TASKS AND EXERCISES:
- a) Transcribe the part of the diary entry that begins at the words "But, we agreed" and stops after "what I mean.".
- b) Repeat the records word for word from their first line through the line containing "road 7 (residential): [(102,511),(98,497),(0,434)]", including both of those lines.

Our second day in Coogee Beach, and as I expected, Joel was pissed at me, saying I screwed up his chances with the nurses last night. I really didn't have any sympathy for him, because he is beyond the PCOD, and going to be home in less than two weeks!
But, we agreed to share a cab and go into Sidney, and do some sight seeing. For the life of me, I can't remember what we saw down town; which was like any other down town in the world's biggest cities. But, I was most impressed by the Harbour Bridge, that big beautiful rainbow of a thing that symbolized Sidney for years. And, we got fairly close to the new opera house being constructed. Looks like a bunch of sails on top, and very controversial here in Sidney. Will open sometime in 1969.
That evening I went to a hotel and picked up my Uncle Bill and Aunt Ivy from Yountville, California, who were on a south seas island trip with a bunch of retired geezers from the State of California. It was nice to see some family, but not completely satisfying, if you know what I mean.

DATA ROWS:
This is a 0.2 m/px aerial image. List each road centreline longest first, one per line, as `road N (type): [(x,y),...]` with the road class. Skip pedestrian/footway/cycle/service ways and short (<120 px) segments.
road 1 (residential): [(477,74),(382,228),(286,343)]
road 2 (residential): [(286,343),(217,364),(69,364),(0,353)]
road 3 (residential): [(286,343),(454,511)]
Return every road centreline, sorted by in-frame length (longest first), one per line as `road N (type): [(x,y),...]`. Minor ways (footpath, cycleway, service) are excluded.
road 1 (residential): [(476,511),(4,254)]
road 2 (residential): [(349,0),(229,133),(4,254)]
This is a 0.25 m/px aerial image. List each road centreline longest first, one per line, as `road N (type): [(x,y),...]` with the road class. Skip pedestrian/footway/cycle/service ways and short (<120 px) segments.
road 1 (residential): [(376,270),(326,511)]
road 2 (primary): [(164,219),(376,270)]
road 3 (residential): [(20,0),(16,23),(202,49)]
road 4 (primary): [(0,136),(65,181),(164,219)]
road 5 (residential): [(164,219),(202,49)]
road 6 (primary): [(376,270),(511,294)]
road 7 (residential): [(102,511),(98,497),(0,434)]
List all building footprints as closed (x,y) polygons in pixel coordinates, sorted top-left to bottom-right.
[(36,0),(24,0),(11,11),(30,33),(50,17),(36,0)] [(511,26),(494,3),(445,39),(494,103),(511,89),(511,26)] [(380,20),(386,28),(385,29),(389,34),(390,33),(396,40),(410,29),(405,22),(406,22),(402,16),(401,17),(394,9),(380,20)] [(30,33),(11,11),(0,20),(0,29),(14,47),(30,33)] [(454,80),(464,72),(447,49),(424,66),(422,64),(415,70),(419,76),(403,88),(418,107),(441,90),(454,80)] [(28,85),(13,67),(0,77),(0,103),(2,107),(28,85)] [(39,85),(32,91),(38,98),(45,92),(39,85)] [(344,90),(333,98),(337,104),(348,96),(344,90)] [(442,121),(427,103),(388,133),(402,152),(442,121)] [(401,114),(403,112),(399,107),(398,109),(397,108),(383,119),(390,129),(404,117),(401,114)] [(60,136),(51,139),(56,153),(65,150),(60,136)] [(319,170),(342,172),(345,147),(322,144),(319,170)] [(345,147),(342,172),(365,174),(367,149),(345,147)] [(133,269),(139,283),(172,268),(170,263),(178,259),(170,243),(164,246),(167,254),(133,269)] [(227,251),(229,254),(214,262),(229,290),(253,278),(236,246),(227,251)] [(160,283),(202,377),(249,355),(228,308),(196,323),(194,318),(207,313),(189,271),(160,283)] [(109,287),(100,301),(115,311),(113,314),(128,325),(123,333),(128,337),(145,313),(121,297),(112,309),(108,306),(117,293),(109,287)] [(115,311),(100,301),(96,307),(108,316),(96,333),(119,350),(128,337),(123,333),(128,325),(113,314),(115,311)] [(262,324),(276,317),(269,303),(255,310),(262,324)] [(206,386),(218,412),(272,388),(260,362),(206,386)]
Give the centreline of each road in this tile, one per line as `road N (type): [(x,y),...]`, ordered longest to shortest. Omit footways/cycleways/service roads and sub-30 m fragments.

ANSWERS TO THE EXERCISES:
- a)
But, we agreed to share a cab and go into Sidney, and do some sight seeing. For the life of me, I can't remember what we saw down town; which was like any other down town in the world's biggest cities. But, I was most impressed by the Harbour Bridge, that big beautiful rainbow of a thing that symbolized Sidney for years. And, we got fairly close to the new opera house being constructed. Looks like a bunch of sails on top, and very controversial here in Sidney. Will open sometime in 1969.
That evening I went to a hotel and picked up my Uncle Bill and Aunt Ivy from Yountville, California, who were on a south seas island trip with a bunch of retired geezers from the State of California. It was nice to see some family, but not completely satisfying, if you know what I mean.

- b)
This is a 0.2 m/px aerial image. List each road centreline longest first, one per line, as `road N (type): [(x,y),...]` with the road class. Skip pedestrian/footway/cycle/service ways and short (<120 px) segments.
road 1 (residential): [(477,74),(382,228),(286,343)]
road 2 (residential): [(286,343),(217,364),(69,364),(0,353)]
road 3 (residential): [(286,343),(454,511)]
Return every road centreline, sorted by in-frame length (longest first), one per line as `road N (type): [(x,y),...]`. Minor ways (footpath, cycleway, service) are excluded.
road 1 (residential): [(476,511),(4,254)]
road 2 (residential): [(349,0),(229,133),(4,254)]
This is a 0.25 m/px aerial image. List each road centreline longest first, one per line, as `road N (type): [(x,y),...]` with the road class. Skip pedestrian/footway/cycle/service ways and short (<120 px) segments.
road 1 (residential): [(376,270),(326,511)]
road 2 (primary): [(164,219),(376,270)]
road 3 (residential): [(20,0),(16,23),(202,49)]
road 4 (primary): [(0,136),(65,181),(164,219)]
road 5 (residential): [(164,219),(202,49)]
road 6 (primary): [(376,270),(511,294)]
road 7 (residential): [(102,511),(98,497),(0,434)]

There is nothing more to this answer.